For as much as Kennedy struggled in the first inning, his fortunes changed in a big way starting with the second inning -- and until he left after the seventh inning.
Kennedy allowed two hits and struck out seven over six scoreless innings to keep the game close, as the Padres trailed 4-2 when he departed.
"He bore down, he went pitch-to-pitch," said Padres interim manager Pat Murphy. "It happens in a lot of sports, but sometimes you don't bring your best when the bell rings, but then you settle down.
"He was better focused. Innings two through seven, he was as good as I've seen him."
The 122 pitches he threw were the most for a Padres pitcher this season. It also tied his career-high. (He also threw 122 pitches in a May 30, 2012 game while with the D-backs.)
If you arrived or tuned in late, it was almost like the first inning never happened.
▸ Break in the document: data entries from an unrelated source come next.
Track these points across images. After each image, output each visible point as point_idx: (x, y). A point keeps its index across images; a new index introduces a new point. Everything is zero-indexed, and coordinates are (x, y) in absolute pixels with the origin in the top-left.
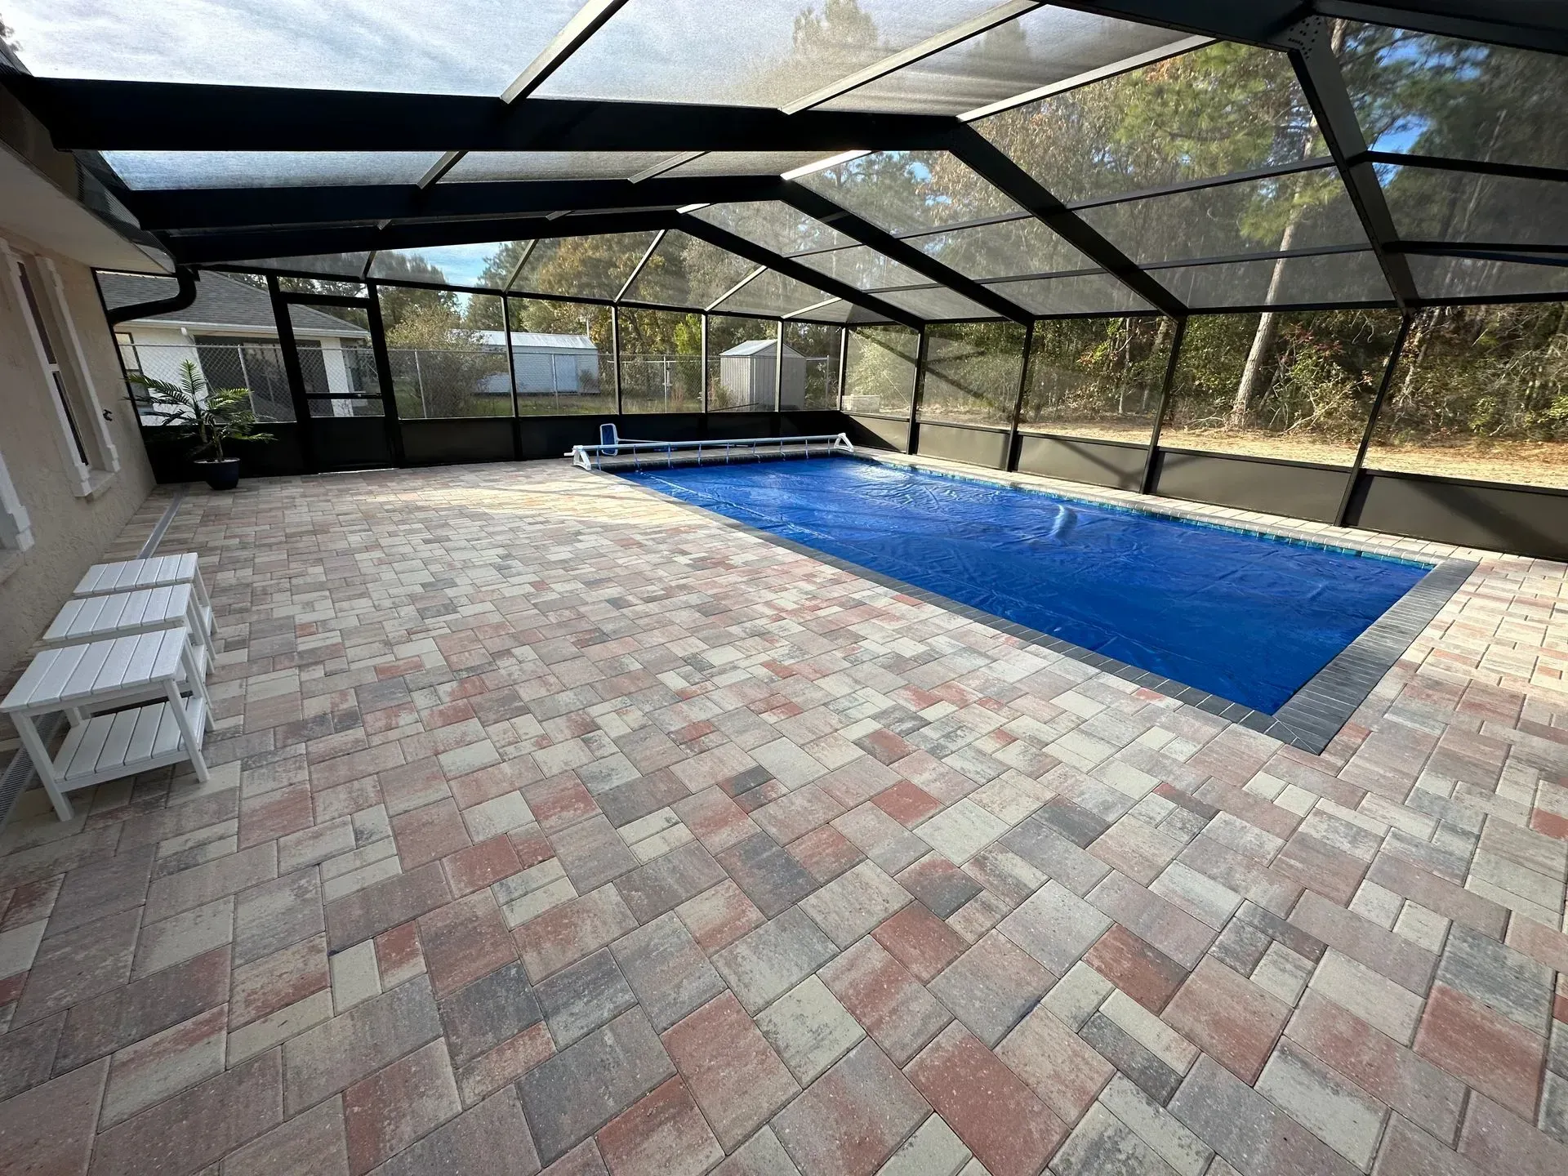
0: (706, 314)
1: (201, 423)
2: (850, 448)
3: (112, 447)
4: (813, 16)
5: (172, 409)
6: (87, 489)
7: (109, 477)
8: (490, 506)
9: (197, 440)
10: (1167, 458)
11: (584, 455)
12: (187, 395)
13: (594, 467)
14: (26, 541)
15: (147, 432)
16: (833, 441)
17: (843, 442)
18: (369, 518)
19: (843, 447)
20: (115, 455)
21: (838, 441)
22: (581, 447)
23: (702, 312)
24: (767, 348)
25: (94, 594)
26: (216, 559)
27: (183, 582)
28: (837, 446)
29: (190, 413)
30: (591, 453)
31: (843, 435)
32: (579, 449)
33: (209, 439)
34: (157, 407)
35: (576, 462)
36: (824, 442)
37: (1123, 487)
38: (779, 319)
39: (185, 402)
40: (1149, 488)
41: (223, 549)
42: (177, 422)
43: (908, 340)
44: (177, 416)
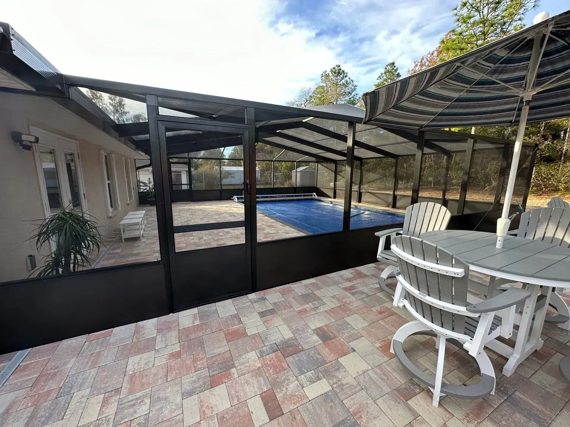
0: (273, 161)
1: (150, 191)
2: (316, 197)
3: (133, 195)
4: (327, 73)
5: (145, 188)
6: (128, 202)
7: (132, 201)
8: (208, 209)
9: (148, 195)
10: (398, 197)
11: (236, 199)
12: (148, 185)
13: (238, 202)
14: (120, 208)
15: (139, 193)
16: (312, 195)
17: (315, 195)
18: (180, 211)
19: (315, 197)
20: (133, 197)
21: (313, 195)
22: (236, 196)
23: (272, 161)
24: (305, 169)
25: (126, 219)
26: (148, 217)
27: (141, 218)
28: (313, 197)
29: (148, 188)
30: (238, 198)
31: (315, 193)
32: (235, 197)
33: (151, 194)
34: (141, 187)
35: (234, 200)
36: (308, 195)
37: (388, 206)
38: (295, 161)
39: (148, 186)
40: (394, 206)
41: (150, 215)
42: (145, 191)
43: (333, 166)
44: (146, 189)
In fact, with his pitch count over 100, he went back out for the seventh inning -- and promptly struck out the side.
"The first inning, my fastball was leaking over the plate, and I was leaving my curveball up, and they got a couple of base hits on it," Kennedy said. "I came in and had to regroup. My fastball was a little bit better, my curveball was down. I got ahead of guys.
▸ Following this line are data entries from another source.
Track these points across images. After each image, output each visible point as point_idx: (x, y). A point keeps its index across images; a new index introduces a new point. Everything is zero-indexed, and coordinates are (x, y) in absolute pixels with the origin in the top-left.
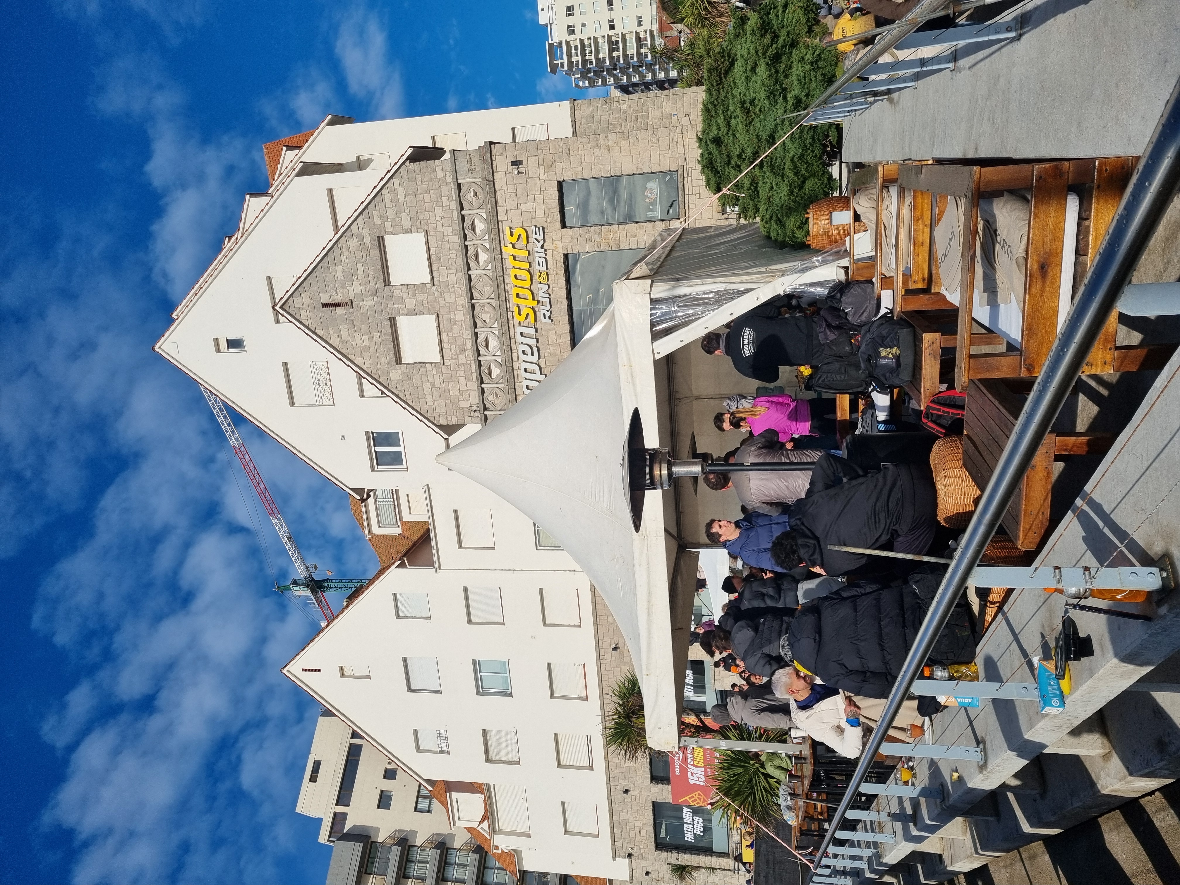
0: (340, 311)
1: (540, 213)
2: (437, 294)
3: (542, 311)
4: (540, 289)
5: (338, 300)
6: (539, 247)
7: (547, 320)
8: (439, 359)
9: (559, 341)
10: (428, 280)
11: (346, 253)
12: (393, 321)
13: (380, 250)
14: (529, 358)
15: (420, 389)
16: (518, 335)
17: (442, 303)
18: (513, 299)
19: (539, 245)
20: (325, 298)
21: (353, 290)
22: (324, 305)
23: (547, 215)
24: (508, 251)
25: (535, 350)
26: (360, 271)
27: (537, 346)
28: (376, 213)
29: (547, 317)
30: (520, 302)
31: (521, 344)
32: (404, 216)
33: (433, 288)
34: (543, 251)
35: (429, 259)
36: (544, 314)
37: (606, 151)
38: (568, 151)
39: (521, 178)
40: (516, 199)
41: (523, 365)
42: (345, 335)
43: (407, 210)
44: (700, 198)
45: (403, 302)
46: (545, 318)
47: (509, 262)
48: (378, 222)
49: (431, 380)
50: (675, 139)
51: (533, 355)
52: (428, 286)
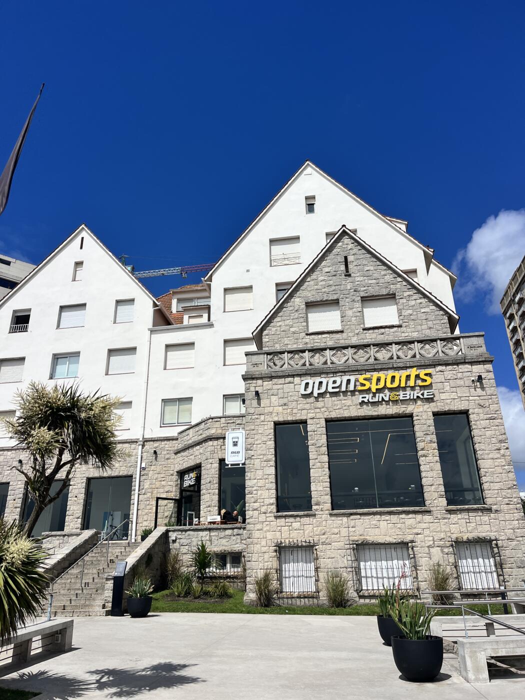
0: (343, 268)
1: (443, 396)
2: (357, 332)
3: (368, 397)
4: (386, 395)
5: (350, 266)
6: (418, 395)
7: (361, 400)
8: (311, 331)
9: (345, 408)
10: (367, 326)
11: (383, 273)
12: (336, 302)
13: (385, 295)
14: (331, 385)
15: (288, 318)
16: (347, 377)
17: (350, 334)
18: (375, 375)
19: (419, 395)
20: (350, 258)
21: (357, 277)
22: (346, 258)
23: (442, 401)
24: (413, 372)
25: (337, 390)
26: (370, 282)
27: (339, 392)
28: (411, 293)
29: (363, 399)
30: (374, 381)
31: (342, 380)
32: (410, 312)
33: (361, 329)
34: (415, 397)
35: (381, 327)
36: (365, 397)
37: (496, 448)
38: (492, 418)
39: (469, 383)
40: (452, 378)
41: (324, 381)
42: (327, 270)
43: (415, 313)
44: (466, 522)
45: (351, 309)
46: (363, 398)
47: (404, 373)
48: (406, 294)
49: (295, 325)
50: (512, 503)
51: (333, 388)
52: (362, 326)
"I was falling behind guys in that first inning. It was one of those times where you have to step up. Luckily, I got through seven and it was still within grabs."
Kennedy, who flew from California to Milwaukee on Tuesday and was reinstated from paternity leave, got himself in trouble quickly on Wednesday.
He allowed a leadoff single to Scooter Gennett and then a long home run to the No. 2 hitter, Jonathan Lucroy. One out later, Adam Lind started a stretch of three consecutive hits, capped by a two-run triple by Shane Peterson.
The first-inning runs have troubled the Padres through the first nine games of this road trip, as they have now allowed 13 of them. In his last start Friday in Miami, Kennedy allowed two runs in the first frame.
But after that, he mostly coasted and gave the Padres a chance to stay close before the Brewers scored four runs in the eighth inning.
"He turned it on, and he made a statement that 'though I didn't pitch well for the complete game, two through seven I gave us a chance to stay close.'" Murphy said. "That was his job once the first inning. Hats off to him, he did a great job."